Il est difficile de penser à un champion du changement démocratique plus improbable en Syrie qu'en Arabie saoudite. L'Arabie saoudite est l'une des sociétés les plus conservatrices du monde arabe, où le pouvoir réside dans le cercle étroit des anciens octogénaires de la famille royale, soutenu par une puissante hiérarchie du clergé musulman wahhabite. Au pays comme à l'étranger, les Saoudiens sont avant tout attachés à la stabilité. Alors, quel est le lien entre l'Arabie saoudite et le soulèvement syrien?
Le soutien saoudien à l'opposition syrienne est motivé par un désir de plusieurs décennies de rompre l'alliance entre la Syrie et la République islamique d'Iran, le principal rival de l'Arabie saoudite pour la domination dans le golfe Persique et le Moyen-Orient au sens large..
La réaction saoudienne au printemps arabe a été double: contenir les troubles avant qu'ils n'atteignent le territoire saoudien et veiller à ce que l'Iran ne profite d'aucune modification de l'équilibre régional du pouvoir.
Dans ce contexte, le déclenchement du soulèvement syrien au printemps 2011 a été une occasion en or pour les Saoudiens de frapper le principal allié arabe de l'Iran. Alors que l'Arabie saoudite n'a pas la capacité militaire d'intervenir directement, elle utilisera ses richesses pétrolières pour armer les rebelles syriens et, en cas de chute d'Assad, veiller à ce que son régime soit remplacé par un gouvernement ami.
Traditionnellement, les relations cordiales entre Damas et Riyad ont commencé à s'effriter rapidement sous le président syrien Bachar al-Assad, en particulier après l'intervention de 2003 dirigée par les États-Unis en Irak. L'arrivée au pouvoir d'un gouvernement chiite à Bagdad, étroitement lié à l'Iran, a troublé les Saoudiens. Confrontée au poids régional croissant de l'Iran, l'Arabie saoudite a eu de plus en plus de mal à tenir compte des intérêts du principal allié arabe de Téhéran à Damas..
Deux points d'éclair majeurs ont entraîné Assad dans un affrontement inévitable avec le royaume riche en pétrole:
En plus d'arracher la Syrie à l'Iran, les Saoudiens ne semblent pas avoir d'intérêt particulier à favoriser une Syrie plus démocratique.

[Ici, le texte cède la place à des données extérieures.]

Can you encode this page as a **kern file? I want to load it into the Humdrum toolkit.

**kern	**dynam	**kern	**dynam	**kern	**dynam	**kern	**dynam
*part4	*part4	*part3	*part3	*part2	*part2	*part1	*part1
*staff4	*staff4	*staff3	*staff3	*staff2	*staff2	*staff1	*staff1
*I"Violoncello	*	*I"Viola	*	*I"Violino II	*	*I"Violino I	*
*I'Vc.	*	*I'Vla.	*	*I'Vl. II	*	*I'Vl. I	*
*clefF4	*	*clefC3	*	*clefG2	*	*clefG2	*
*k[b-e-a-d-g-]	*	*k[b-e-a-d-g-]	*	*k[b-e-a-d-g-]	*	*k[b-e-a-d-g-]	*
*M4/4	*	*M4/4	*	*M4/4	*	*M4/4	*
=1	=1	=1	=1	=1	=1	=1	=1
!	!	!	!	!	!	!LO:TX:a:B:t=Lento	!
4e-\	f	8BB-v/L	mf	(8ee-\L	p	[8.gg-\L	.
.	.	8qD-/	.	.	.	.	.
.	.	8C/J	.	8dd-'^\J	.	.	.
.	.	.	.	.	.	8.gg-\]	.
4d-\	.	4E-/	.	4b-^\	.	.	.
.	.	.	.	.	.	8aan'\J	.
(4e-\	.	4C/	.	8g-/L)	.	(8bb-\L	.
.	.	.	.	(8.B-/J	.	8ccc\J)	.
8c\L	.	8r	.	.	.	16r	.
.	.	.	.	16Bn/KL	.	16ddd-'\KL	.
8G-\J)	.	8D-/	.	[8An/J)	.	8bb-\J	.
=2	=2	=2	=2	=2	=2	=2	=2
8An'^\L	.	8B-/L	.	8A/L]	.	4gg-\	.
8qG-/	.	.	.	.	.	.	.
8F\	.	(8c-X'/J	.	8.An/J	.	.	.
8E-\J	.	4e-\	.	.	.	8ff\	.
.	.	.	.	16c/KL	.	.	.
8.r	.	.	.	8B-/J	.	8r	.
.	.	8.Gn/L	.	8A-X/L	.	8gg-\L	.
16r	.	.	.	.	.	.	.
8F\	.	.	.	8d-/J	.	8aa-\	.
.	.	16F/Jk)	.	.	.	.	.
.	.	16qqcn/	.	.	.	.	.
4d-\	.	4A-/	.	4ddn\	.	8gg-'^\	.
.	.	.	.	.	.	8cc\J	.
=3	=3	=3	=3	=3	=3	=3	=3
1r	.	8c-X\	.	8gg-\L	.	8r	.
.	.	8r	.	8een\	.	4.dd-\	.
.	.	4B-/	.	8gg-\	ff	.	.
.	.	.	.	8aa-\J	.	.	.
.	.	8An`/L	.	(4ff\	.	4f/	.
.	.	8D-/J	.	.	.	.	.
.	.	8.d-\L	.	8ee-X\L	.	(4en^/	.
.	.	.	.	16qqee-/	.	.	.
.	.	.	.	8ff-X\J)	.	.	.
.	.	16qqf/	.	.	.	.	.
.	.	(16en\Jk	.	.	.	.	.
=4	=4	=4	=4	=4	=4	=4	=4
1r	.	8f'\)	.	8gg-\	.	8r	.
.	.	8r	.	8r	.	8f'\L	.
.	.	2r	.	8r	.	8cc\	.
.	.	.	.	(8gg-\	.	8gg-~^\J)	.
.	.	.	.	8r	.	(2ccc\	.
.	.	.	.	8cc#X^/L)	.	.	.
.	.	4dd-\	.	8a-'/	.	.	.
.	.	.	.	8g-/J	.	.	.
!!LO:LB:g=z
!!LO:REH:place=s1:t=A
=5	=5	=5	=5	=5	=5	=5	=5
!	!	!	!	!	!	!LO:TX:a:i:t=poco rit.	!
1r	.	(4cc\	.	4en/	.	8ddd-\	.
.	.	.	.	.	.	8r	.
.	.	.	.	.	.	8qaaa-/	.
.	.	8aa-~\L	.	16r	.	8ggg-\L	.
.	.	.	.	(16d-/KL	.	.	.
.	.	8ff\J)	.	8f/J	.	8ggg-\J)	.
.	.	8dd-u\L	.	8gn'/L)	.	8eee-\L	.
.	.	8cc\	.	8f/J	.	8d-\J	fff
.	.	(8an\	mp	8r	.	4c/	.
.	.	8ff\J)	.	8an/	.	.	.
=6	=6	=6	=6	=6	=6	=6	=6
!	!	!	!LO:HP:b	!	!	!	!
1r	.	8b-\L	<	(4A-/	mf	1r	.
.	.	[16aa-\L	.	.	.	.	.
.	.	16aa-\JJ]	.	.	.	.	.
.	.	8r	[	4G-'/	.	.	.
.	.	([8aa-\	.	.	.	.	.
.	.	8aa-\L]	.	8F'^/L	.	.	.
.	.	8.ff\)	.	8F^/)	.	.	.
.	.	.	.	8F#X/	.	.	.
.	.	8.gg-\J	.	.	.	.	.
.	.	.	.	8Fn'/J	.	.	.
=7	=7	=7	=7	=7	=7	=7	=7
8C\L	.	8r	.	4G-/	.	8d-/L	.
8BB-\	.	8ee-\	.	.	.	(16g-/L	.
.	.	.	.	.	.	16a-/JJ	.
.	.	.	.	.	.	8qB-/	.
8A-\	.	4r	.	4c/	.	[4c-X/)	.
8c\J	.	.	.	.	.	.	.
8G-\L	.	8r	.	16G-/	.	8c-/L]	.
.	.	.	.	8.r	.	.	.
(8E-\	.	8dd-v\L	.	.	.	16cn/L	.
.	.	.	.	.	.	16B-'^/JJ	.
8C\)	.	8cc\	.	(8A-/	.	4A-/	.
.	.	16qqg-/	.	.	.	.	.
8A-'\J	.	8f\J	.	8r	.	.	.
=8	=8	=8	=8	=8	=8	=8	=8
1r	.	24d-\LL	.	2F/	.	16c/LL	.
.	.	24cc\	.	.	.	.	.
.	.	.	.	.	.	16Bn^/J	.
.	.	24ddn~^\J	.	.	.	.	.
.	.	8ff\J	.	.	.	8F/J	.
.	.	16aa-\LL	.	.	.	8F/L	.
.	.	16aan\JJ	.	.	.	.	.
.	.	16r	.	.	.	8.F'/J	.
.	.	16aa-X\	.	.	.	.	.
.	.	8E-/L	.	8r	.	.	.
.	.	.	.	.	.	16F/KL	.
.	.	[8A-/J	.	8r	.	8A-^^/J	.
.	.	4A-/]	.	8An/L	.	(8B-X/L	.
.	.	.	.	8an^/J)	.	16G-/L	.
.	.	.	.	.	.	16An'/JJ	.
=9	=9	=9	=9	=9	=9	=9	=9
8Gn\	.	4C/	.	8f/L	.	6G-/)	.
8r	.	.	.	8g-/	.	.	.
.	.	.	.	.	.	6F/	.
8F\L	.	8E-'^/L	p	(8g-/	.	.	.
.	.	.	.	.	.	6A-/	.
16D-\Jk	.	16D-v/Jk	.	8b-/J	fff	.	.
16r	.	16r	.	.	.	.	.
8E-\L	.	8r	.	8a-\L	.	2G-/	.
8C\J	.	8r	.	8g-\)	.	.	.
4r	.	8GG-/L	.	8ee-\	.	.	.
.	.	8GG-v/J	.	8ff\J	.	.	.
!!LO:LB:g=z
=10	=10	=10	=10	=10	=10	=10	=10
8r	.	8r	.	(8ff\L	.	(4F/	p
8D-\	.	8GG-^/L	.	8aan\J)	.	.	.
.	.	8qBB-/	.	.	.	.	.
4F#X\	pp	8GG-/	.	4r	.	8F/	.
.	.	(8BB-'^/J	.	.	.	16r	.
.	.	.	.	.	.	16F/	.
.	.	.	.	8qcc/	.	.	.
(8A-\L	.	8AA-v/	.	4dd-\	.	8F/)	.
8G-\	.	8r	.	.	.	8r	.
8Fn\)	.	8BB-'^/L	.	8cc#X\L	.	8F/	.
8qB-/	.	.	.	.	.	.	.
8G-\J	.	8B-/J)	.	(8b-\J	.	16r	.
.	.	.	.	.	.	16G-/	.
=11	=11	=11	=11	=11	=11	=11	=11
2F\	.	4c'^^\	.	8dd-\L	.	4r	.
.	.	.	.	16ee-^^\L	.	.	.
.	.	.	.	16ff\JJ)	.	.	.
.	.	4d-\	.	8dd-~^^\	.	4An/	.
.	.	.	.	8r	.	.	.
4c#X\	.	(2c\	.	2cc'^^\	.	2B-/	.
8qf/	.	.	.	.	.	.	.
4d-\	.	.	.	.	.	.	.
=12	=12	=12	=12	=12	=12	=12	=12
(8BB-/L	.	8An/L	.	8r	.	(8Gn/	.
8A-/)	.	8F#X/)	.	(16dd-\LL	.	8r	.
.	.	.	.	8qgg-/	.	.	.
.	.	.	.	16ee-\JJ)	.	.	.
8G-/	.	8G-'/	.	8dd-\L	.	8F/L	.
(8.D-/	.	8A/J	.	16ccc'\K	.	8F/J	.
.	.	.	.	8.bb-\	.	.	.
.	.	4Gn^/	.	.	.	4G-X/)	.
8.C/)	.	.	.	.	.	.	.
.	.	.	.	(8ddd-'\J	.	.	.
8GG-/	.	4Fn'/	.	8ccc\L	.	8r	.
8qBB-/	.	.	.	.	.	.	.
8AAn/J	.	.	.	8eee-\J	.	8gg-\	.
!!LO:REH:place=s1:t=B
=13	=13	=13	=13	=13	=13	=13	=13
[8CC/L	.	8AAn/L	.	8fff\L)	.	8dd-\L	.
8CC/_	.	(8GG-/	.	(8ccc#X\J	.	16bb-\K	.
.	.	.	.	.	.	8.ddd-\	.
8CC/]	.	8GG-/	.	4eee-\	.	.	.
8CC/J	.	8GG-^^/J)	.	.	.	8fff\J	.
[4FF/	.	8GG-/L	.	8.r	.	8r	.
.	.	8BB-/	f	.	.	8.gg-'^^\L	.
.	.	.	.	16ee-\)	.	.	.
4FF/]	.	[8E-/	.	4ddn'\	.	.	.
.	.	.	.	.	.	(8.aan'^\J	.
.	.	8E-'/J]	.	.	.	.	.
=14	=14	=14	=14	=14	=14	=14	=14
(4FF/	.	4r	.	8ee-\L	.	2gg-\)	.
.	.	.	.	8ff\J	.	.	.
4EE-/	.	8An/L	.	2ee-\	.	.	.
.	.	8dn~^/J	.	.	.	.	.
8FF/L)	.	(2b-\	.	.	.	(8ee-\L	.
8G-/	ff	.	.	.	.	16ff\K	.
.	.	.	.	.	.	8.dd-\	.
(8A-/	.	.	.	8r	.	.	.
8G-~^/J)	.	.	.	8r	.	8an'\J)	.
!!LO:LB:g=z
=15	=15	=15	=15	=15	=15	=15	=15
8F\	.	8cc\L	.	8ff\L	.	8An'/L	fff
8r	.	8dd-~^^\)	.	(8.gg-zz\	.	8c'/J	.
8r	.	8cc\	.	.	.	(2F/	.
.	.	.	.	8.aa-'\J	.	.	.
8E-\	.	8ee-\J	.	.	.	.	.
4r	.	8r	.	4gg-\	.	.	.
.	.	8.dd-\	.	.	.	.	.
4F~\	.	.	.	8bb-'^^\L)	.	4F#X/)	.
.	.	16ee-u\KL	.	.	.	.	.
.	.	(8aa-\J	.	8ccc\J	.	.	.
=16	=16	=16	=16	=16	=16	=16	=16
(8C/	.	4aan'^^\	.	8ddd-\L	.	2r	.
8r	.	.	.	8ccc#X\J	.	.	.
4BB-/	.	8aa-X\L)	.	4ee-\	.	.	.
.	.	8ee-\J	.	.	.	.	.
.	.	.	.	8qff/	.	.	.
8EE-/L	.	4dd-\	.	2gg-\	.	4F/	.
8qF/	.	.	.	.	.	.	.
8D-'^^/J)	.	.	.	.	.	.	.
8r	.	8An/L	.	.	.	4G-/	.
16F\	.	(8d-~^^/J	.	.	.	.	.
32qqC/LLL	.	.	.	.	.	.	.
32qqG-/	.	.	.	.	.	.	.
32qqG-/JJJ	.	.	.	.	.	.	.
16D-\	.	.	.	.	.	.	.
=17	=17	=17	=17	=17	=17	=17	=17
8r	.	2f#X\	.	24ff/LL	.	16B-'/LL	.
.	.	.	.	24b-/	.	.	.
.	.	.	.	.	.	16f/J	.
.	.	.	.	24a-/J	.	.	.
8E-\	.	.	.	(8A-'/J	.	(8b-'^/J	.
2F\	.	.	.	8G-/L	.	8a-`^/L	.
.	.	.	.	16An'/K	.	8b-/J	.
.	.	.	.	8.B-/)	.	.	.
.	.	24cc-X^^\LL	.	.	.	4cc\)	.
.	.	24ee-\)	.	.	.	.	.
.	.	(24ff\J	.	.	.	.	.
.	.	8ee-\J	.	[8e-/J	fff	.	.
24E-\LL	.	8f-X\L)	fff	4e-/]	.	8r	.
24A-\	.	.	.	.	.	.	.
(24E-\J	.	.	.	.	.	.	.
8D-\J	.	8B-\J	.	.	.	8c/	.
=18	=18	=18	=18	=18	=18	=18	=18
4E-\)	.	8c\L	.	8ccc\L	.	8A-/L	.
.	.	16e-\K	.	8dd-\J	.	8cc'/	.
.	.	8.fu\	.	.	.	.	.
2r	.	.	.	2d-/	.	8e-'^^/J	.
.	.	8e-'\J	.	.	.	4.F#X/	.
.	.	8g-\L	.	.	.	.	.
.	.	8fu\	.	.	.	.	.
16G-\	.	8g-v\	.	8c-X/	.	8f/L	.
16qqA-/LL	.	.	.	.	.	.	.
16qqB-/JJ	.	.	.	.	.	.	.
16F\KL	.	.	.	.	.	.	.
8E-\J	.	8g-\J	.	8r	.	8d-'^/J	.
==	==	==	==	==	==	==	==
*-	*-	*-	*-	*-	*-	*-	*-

Il est encore trop tôt pour imaginer quel genre de rôle l'Arabie saoudite pourrait jouer dans la Syrie post-Assad, bien que le royaume conservateur devrait peser de tout son poids sur les groupes islamistes au sein de l'opposition syrienne disparate..
Il est remarquable que la famille royale se positionne consciemment comme le protecteur des sunnites contre ce qu'elle considère comme une ingérence iranienne dans les affaires arabes. La Syrie est un pays à majorité sunnite, mais les forces de sécurité sont dominées par les Alaouites, membres d'une minorité chiite à laquelle appartient la famille d'Assad.
Et c'est là que réside le plus grand danger pour la société multireligieuse de la Syrie: devenir un champ de bataille par procuration pour l'Iran chiite et l'Arabie saoudite sunnite, les deux parties jouant délibérément sur la fracture sunnite-chiite (ou sunnite-alaouite), ce qui exacerberait considérablement les tensions sectaires dans le pays et au-delà.